-- begin --

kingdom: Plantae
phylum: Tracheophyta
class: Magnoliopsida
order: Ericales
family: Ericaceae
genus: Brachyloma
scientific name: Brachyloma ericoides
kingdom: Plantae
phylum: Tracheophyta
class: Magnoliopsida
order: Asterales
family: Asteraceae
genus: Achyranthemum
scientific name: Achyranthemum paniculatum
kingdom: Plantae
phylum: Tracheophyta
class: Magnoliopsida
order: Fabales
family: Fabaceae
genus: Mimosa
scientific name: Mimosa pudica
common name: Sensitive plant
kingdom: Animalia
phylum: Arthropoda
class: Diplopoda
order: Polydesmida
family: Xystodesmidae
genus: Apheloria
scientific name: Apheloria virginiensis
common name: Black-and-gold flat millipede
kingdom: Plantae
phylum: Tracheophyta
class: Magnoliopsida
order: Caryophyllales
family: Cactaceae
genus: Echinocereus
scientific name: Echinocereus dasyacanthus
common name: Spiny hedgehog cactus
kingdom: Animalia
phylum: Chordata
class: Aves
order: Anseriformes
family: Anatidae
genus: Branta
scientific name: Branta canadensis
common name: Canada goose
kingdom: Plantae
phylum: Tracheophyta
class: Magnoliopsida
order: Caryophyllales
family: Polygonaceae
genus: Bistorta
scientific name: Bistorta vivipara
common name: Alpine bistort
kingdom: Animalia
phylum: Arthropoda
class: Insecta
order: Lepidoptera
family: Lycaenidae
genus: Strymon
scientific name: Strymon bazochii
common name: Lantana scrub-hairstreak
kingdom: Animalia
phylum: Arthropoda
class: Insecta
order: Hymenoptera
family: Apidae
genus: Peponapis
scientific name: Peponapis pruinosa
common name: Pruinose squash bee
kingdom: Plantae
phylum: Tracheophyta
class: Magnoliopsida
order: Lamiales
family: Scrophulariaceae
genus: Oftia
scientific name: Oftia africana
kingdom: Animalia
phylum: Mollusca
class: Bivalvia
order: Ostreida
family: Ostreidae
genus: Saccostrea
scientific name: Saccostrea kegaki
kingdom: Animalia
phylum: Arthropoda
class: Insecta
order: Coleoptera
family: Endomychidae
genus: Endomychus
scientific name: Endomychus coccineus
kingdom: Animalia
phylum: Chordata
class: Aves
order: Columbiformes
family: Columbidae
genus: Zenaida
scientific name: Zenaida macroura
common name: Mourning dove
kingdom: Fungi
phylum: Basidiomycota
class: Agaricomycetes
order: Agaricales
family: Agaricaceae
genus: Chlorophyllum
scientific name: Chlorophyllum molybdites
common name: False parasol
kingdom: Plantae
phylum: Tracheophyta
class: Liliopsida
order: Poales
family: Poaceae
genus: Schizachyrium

-- end --

Format every line of the items above as a JSON list of strings, one string per line, leaving out any blank lines.

Written solution —
[
  "kingdom: Plantae",
  "phylum: Tracheophyta",
  "class: Magnoliopsida",
  "order: Ericales",
  "family: Ericaceae",
  "genus: Brachyloma",
  "scientific name: Brachyloma ericoides",
  "kingdom: Plantae",
  "phylum: Tracheophyta",
  "class: Magnoliopsida",
  "order: Asterales",
  "family: Asteraceae",
  "genus: Achyranthemum",
  "scientific name: Achyranthemum paniculatum",
  "kingdom: Plantae",
  "phylum: Tracheophyta",
  "class: Magnoliopsida",
  "order: Fabales",
  "family: Fabaceae",
  "genus: Mimosa",
  "scientific name: Mimosa pudica",
  "common name: Sensitive plant",
  "kingdom: Animalia",
  "phylum: Arthropoda",
  "class: Diplopoda",
  "order: Polydesmida",
  "family: Xystodesmidae",
  "genus: Apheloria",
  "scientific name: Apheloria virginiensis",
  "common name: Black-and-gold flat millipede",
  "kingdom: Plantae",
  "phylum: Tracheophyta",
  "class: Magnoliopsida",
  "order: Caryophyllales",
  "family: Cactaceae",
  "genus: Echinocereus",
  "scientific name: Echinocereus dasyacanthus",
  "common name: Spiny hedgehog cactus",
  "kingdom: Animalia",
  "phylum: Chordata",
  "class: Aves",
  "order: Anseriformes",
  "family: Anatidae",
  "genus: Branta",
  "scientific name: Branta canadensis",
  "common name: Canada goose",
  "kingdom: Plantae",
  "phylum: Tracheophyta",
  "class: Magnoliopsida",
  "order: Caryophyllales",
  "family: Polygonaceae",
  "genus: Bistorta",
  "scientific name: Bistorta vivipara",
  "common name: Alpine bistort",
  "kingdom: Animalia",
  "phylum: Arthropoda",
  "class: Insecta",
  "order: Lepidoptera",
  "family: Lycaenidae",
  "genus: Strymon",
  "scientific name: Strymon bazochii",
  "common name: Lantana scrub-hairstreak",
  "kingdom: Animalia",
  "phylum: Arthropoda",
  "class: Insecta",
  "order: Hymenoptera",
  "family: Apidae",
  "genus: Peponapis",
  "scientific name: Peponapis pruinosa",
  "common name: Pruinose squash bee",
  "kingdom: Plantae",
  "phylum: Tracheophyta",
  "class: Magnoliopsida",
  "order: Lamiales",
  "family: Scrophulariaceae",
  "genus: Oftia",
  "scientific name: Oftia africana",
  "kingdom: Animalia",
  "phylum: Mollusca",
  "class: Bivalvia",
  "order: Ostreida",
  "family: Ostreidae",
  "genus: Saccostrea",
  "scientific name: Saccostrea kegaki",
  "kingdom: Animalia",
  "phylum: Arthropoda",
  "class: Insecta",
  "order: Coleoptera",
  "family: Endomychidae",
  "genus: Endomychus",
  "scientific name: Endomychus coccineus",
  "kingdom: Animalia",
  "phylum: Chordata",
  "class: Aves",
  "order: Columbiformes",
  "family: Columbidae",
  "genus: Zenaida",
  "scientific name: Zenaida macroura",
  "common name: Mourning dove",
  "kingdom: Fungi",
  "phylum: Basidiomycota",
  "class: Agaricomycetes",
  "order: Agaricales",
  "family: Agaricaceae",
  "genus: Chlorophyllum",
  "scientific name: Chlorophyllum molybdites",
  "common name: False parasol",
  "kingdom: Plantae",
  "phylum: Tracheophyta",
  "class: Liliopsida",
  "order: Poales",
  "family: Poaceae",
  "genus: Schizachyrium"
]